Giappone: tribunale assolve 88enne condannato a morte © ANSA/EPA

A più di 50 anni dall'incriminazione con l'accusa di quadruplice omicidio, in uno dei casi giudiziari più controversi in Giappone, un tribunale ha deciso oggi l'assoluzione di Iwao Hakamata, un ex pugile professionista di 88 anni.
   

Il nuovo processo all'uomo - che ha trascorso quasi mezzo secolo dietro le sbarre prima che nuove prove lo facessero uscire di prigione nel 2014 - era iniziato lo scorso ottobre presso la corte distrettuale di Shizuoka, con i pubblici ministeri che chiedevano la condanna a morte.

Si tratta della quinta volta in Giappone, dal dopoguerra a oggi, che i nuovi processi si concludono con l'assoluzione dopo l'applicazione della pena capitale. L'attenzione si sposta adesso sulla possibilità che i pubblici ministeri facciano nuovamente ricorso alla sentenza odierna.

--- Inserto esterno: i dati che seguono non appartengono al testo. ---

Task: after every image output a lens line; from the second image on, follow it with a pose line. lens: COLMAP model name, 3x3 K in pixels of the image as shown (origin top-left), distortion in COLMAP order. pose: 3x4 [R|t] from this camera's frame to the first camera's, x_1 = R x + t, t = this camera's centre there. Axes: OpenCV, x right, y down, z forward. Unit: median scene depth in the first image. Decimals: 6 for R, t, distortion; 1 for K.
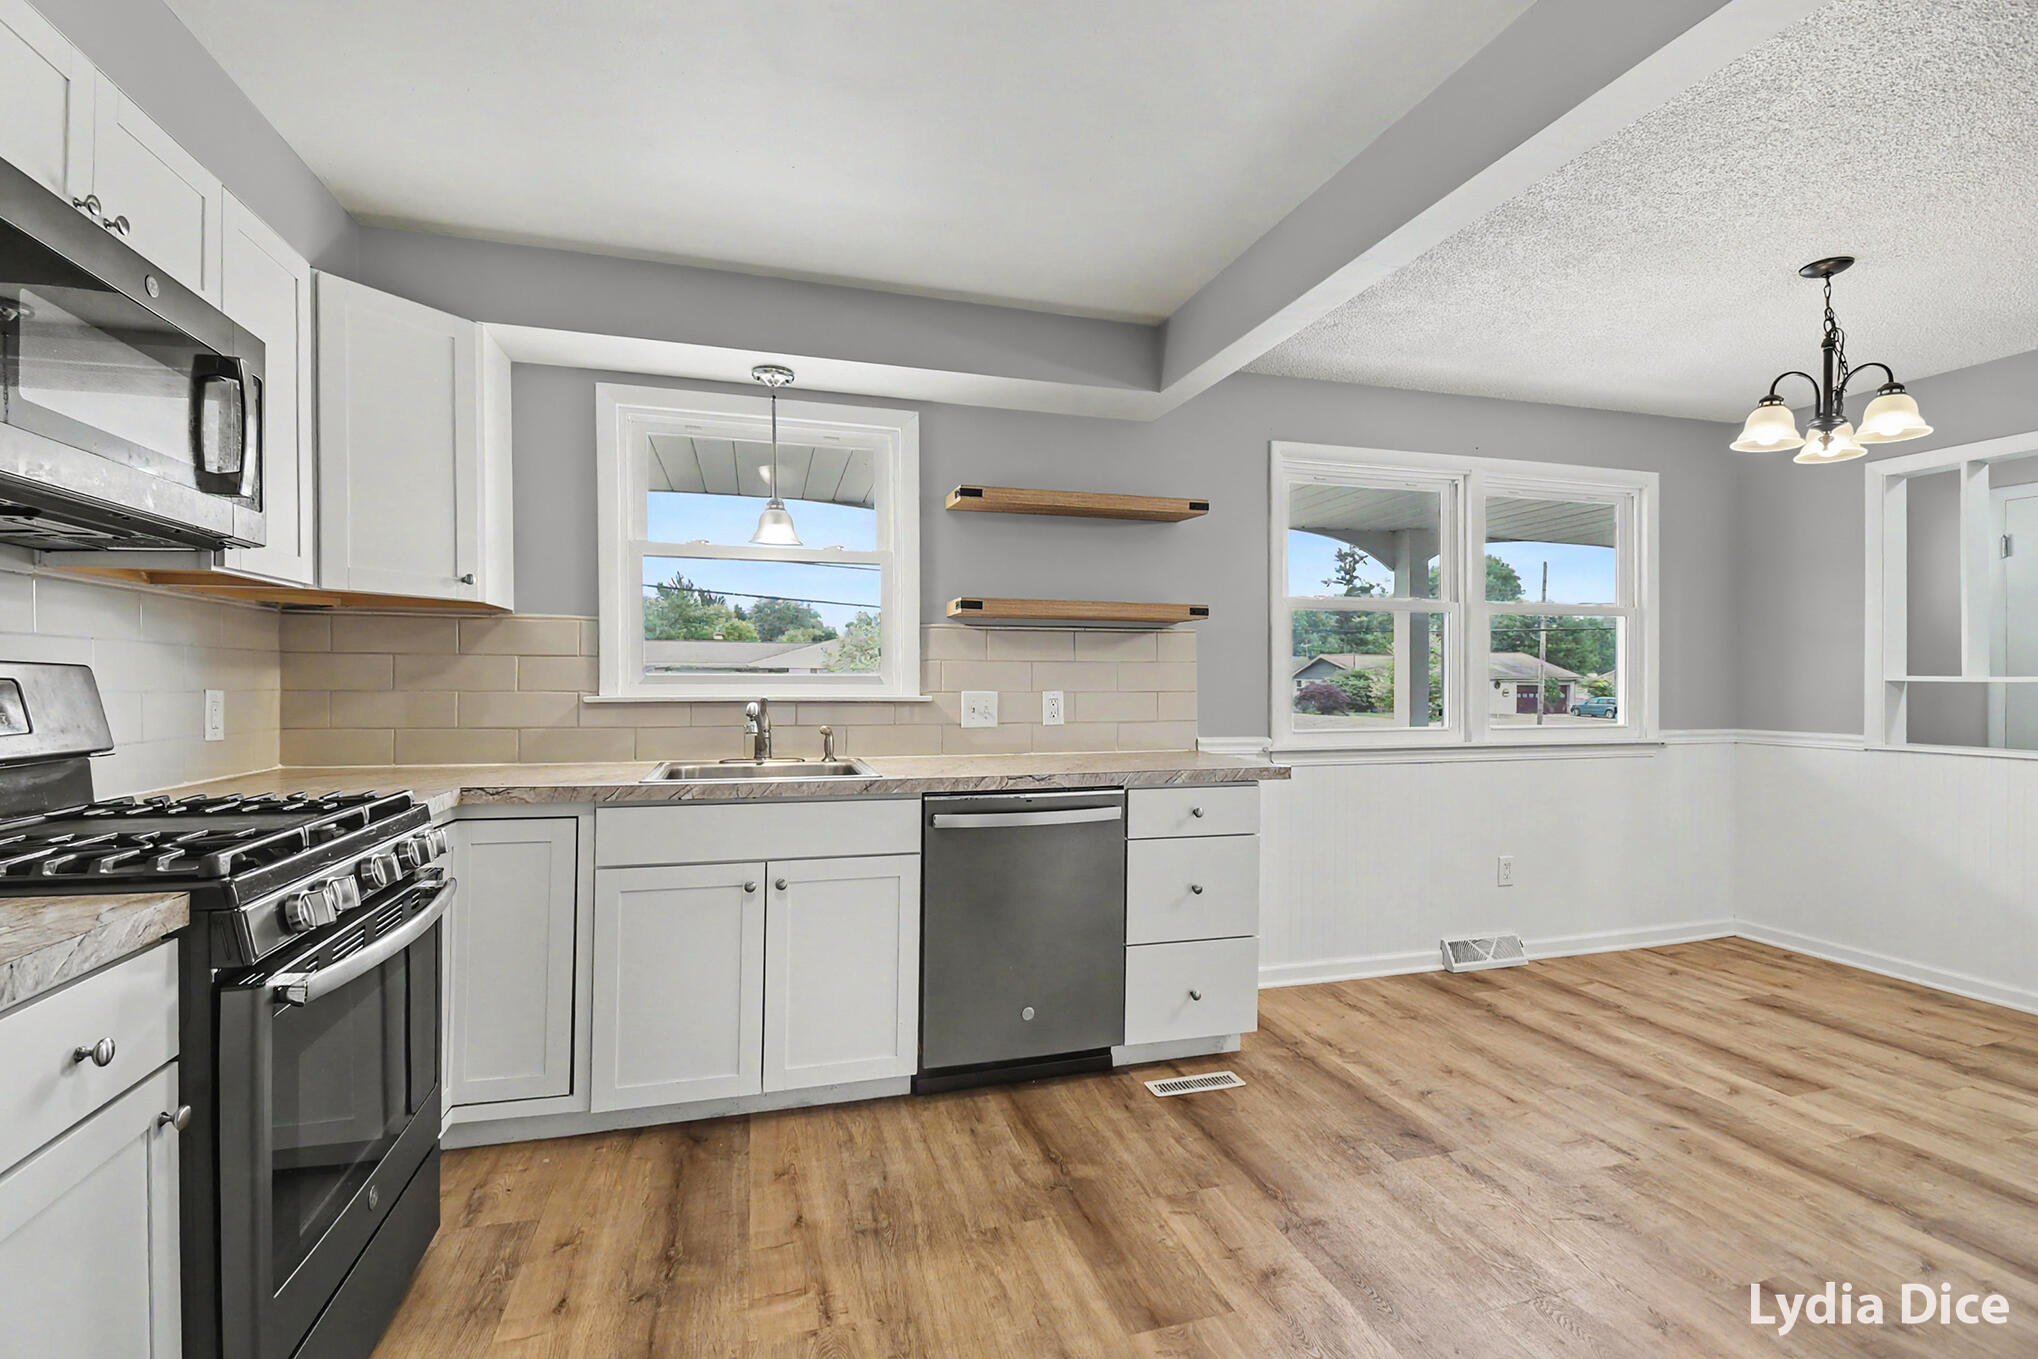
lens RADIAL K [[908.4, 0, 966.5], [0, 908.4, 684.8], [0, 0, 1]] dist [0.003988, -0.013383]
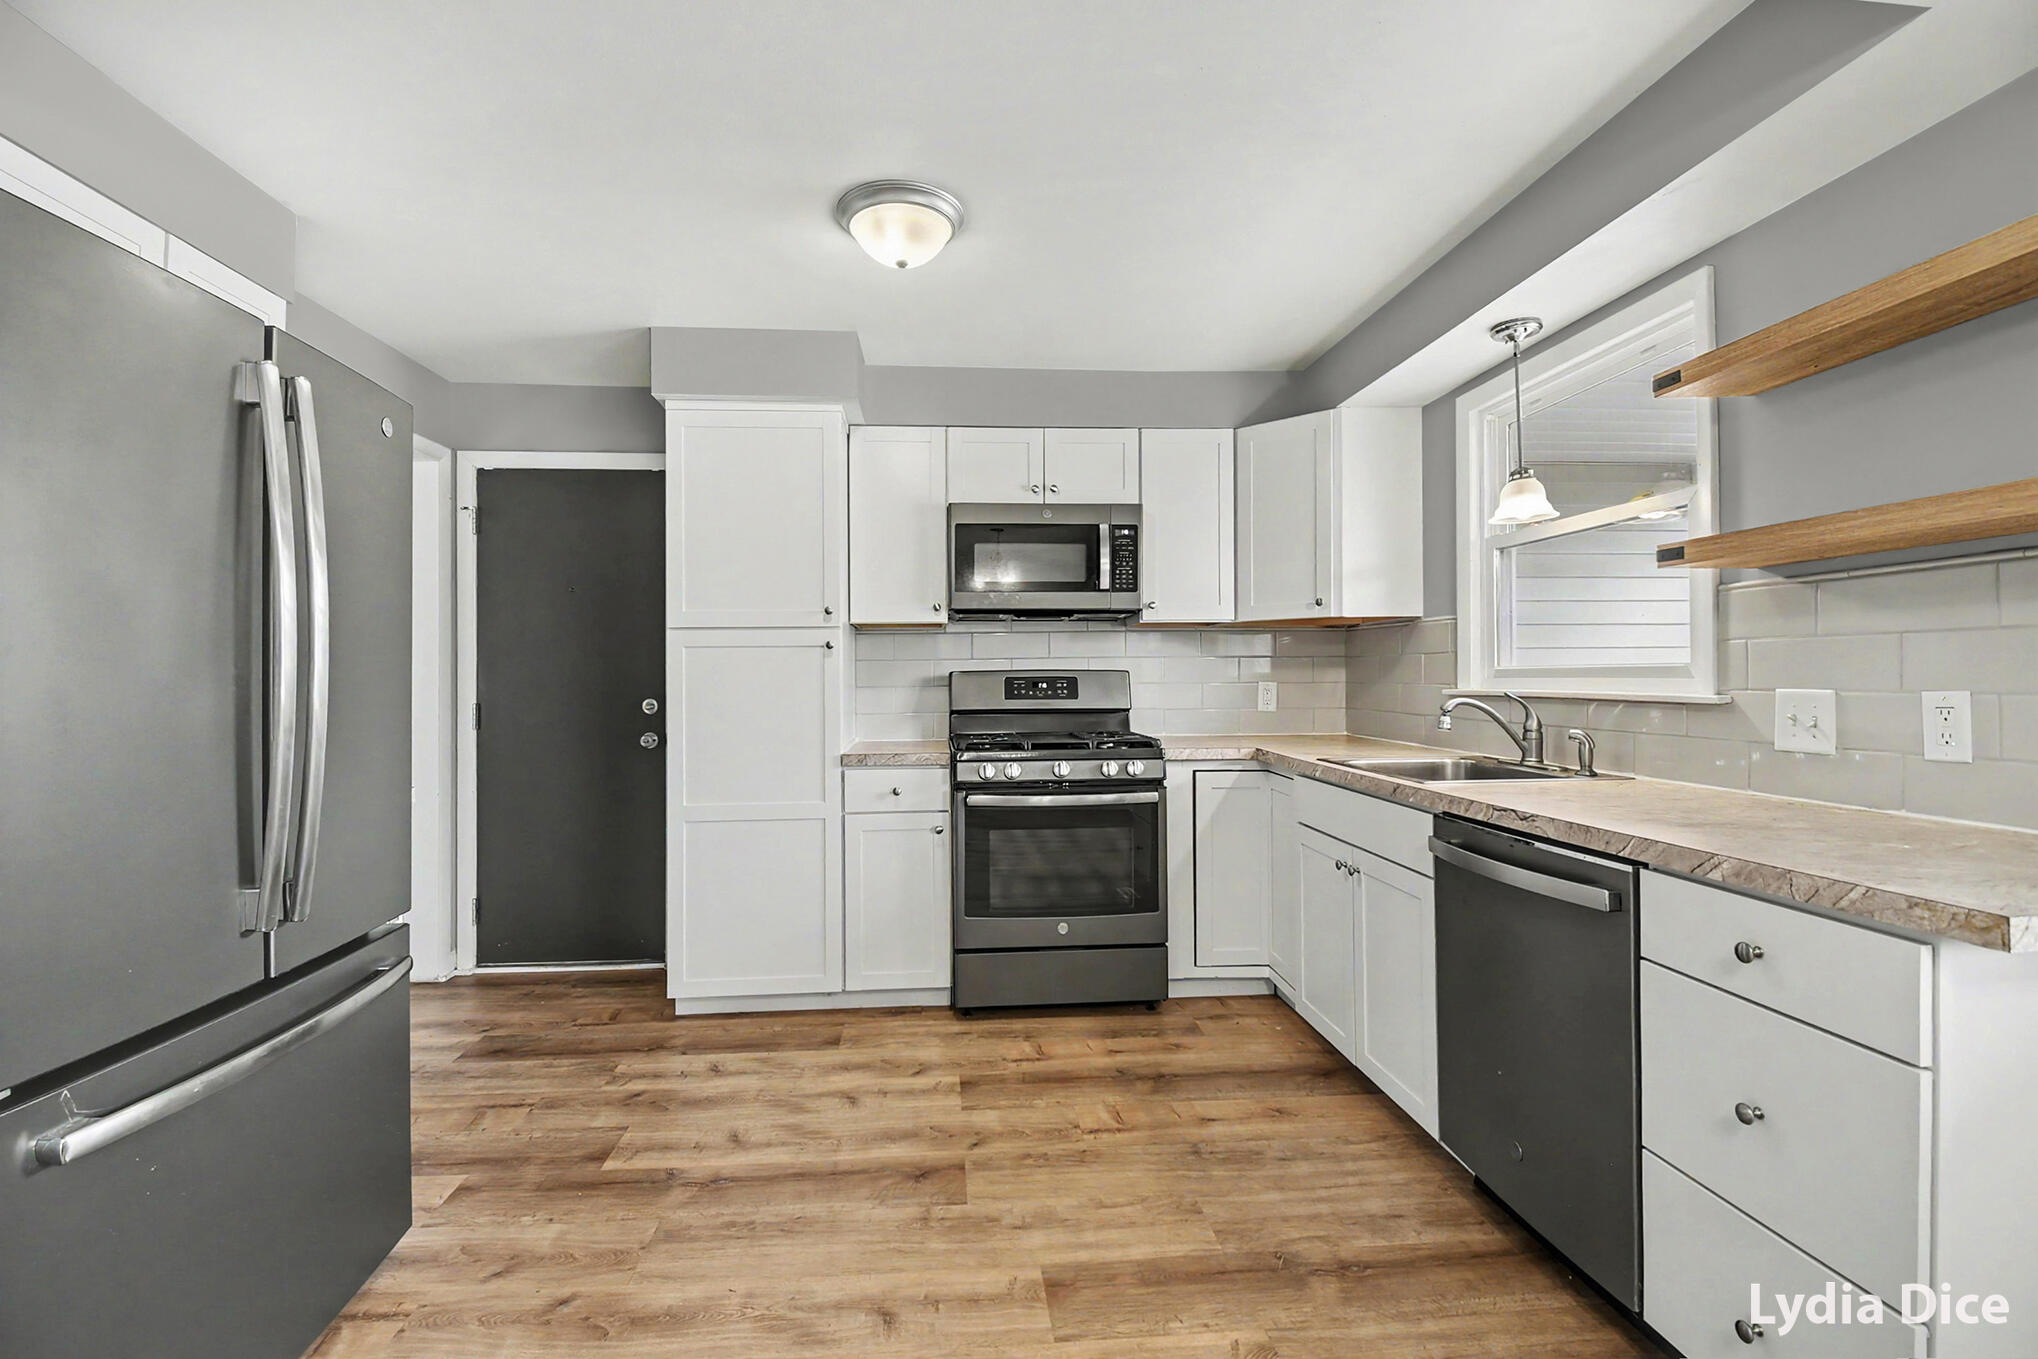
lens RADIAL K [[908.4, 0, 1033.6], [0, 908.4, 663.6], [0, 0, 1]] dist [0.003988, -0.013383]
pose [[-0.172713, -0.016319, -0.984837, 0.717033], [0.002774, 0.999851, -0.017054, -0.000835], [0.984968, -0.005677, -0.172642, 0.661799]]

Negli ultimi nove anni, fanno notare i media locali, lo stato mentale di Hakamata è deteriorato a causa della lunga detenzione, con segnali di affaticamento psicologico che si sono manifestati intorno al 1980, quando la sua condanna a morte era stata resa definitiva. La sorella, ormai novantunenne, ha sempre partecipato alle udienze per conto del fratello.

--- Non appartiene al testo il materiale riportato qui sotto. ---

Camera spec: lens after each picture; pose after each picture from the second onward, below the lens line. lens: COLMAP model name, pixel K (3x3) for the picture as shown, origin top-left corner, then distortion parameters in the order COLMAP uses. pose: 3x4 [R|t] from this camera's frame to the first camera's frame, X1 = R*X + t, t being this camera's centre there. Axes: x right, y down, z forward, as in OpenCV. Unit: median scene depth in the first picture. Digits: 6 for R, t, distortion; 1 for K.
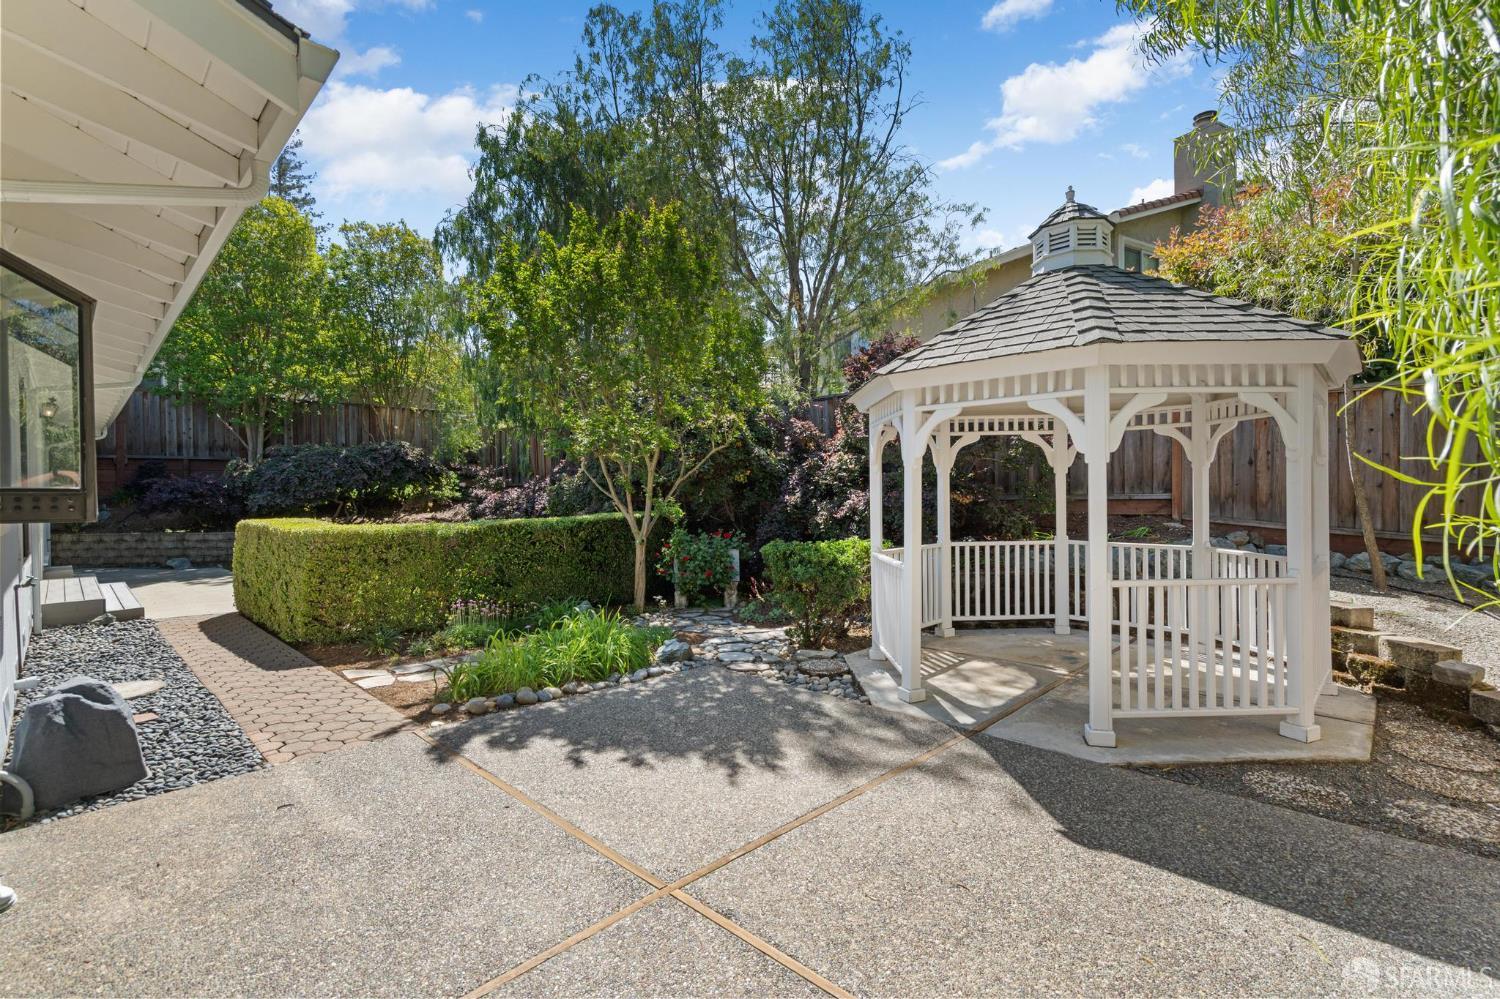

Video Giappone, dichiarato innocente dopo 46 anni nel braccio della morte

 

L'ex pugile era un dipendente di un'azienda che produceva pasta di miso quando fu arrestato nel 1966 con l'accusa di aver ucciso il datore di lavoro, sua moglie e due dei loro figli. I quattro furono trovati morti per ferite da taglio nella loro casa nella prefettura di Shizuoka, successivamente data alle fiamme. Incriminato per omicidio, rapina e incendio doloso, la sua condanna a morte era stata resa definitiva sulla base di una sentenza secondo cui tracce di sangue su cinque capi di abbigliamento trovati in una vasca di miso 14 mesi dopo l'omicidio corrispondevano ai gruppi sanguigni delle vittime e dello stesso Hakamata.

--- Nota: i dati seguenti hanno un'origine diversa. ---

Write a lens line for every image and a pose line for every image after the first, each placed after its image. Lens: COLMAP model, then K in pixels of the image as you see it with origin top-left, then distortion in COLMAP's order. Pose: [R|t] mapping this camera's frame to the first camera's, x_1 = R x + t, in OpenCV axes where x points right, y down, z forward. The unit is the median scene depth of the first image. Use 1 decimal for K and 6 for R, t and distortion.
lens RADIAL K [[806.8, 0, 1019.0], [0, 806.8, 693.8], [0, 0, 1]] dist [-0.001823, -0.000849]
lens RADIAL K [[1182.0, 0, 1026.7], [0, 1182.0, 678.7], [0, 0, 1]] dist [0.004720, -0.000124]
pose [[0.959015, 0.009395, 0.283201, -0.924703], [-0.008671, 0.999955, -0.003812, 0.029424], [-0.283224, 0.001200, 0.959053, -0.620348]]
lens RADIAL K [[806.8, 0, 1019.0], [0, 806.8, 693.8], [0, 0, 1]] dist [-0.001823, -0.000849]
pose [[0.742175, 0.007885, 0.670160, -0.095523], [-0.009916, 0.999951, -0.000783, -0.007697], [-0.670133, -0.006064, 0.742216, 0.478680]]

Inizialmente quest'ultimo aveva confessato gli omicidi in seguito a quello che aveva descritto come un brutale interrogatorio da parte della polizia, ma al processo si era dichiarato non colpevole.

Secondo l'avvocato Teppei Kasai, responsabile di Human Rights Watch Asia, intervistato dalla agenza Afp, il caso di Hakamada è "solo uno degli innumerevoli esempi del sistema giapponese di 'giustizia degli ostaggi', che documenta come i sospetti di reato subiscono gravi abusi in custodia preventiva con intimidazioni durante gli interrogatori". Il Giappone è l'unica grande democrazia industrializzata, oltre agli Stati Uniti, ad applicare la pena capitale, una politica che gode di un ampio sostegno pubblico.